Their traditional territory encompassed a broad area corresponding to what is now the Ontario region, extending from the Detroit River along Amherstburg to Long Point, Ontario, and the Lake Erie Islands. The heart of their ancestral territory includes the Essex and Kent county areas, in particular, the Point Pelee Peninsula and Pelee Island. The Caldwell First Nation considers Point Pelee as "our home" and the neighboring Walpole Island First Nation considers Point Pelee as part of "our house."

The Caldwell First Nation served as allies of the British during the War of 1812. In consideration of this service, they were promised land at Point Pelee. The First Nation continued to occupy Point Pelee, with the support of the Canadian government, up until the late 1850s. In the 1920s, many of the band members were forced out of Point Pelee when the Royal Canadian Mounted Police, along with local law enforcement agencies, burned their homes in the area in an effort to force them from their traditional lands.

The name Caldwell derives from William Caldwell (ranger), likely via his son Billy Caldwell who was a Captain in the British Indian Department. Billy was the issue of a union between Irish-born William Caldwell and a native woman who is most often referred to as Mohawk. Billy led native troops during the War of 1812.

==Land claim==

In May 1790, representatives of certain Odawa, Ojibwa, Potawatomi, and Huron (Wendat) surrendered a large tract of land in southwestern Ontario, including Point Pelee. However, the Caldwell First Nation neither signed nor benefited from that treaty. The Crown did not realize this, and it was publicly acknowledged by the Department of Indian and Northern Affairs Canada.
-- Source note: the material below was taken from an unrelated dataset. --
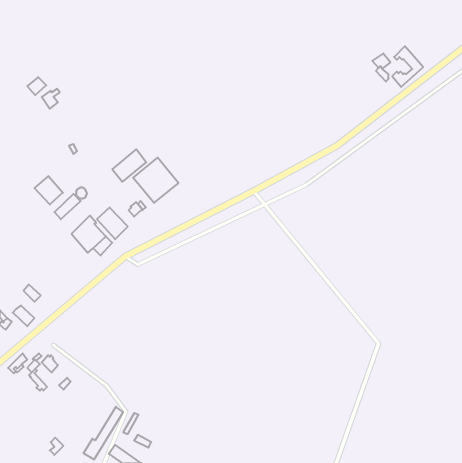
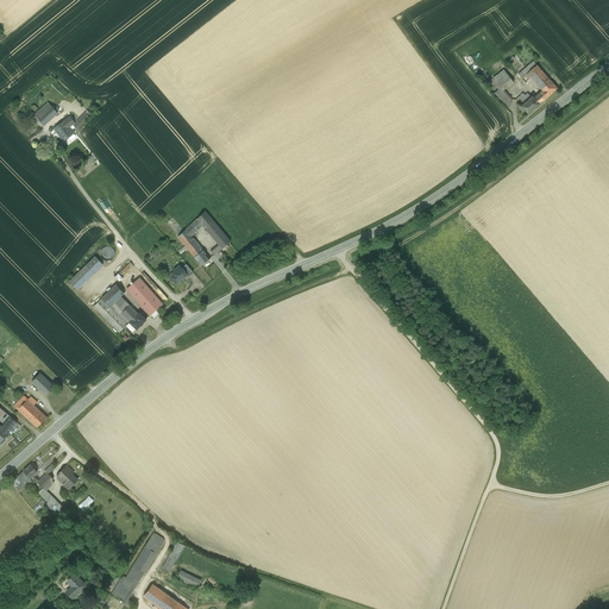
building: [112,149,146,182] -> none
building: [35,176,63,205] -> none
Caldwell First Nation Council members settled the land claim that had been outstanding for more than 220 years.

For decades, the Caldwell First Nation was the only federally recognized First Nation in southern Ontario without a reserve land of its own. The Nation has been working towards establishing a reserve, which will finally give members the land base. In November 2020, the Caldwell First Nation took possession of an 80-hectare property in Leamington, Ontario, for a reserve. They also opened a gas station in April 2023.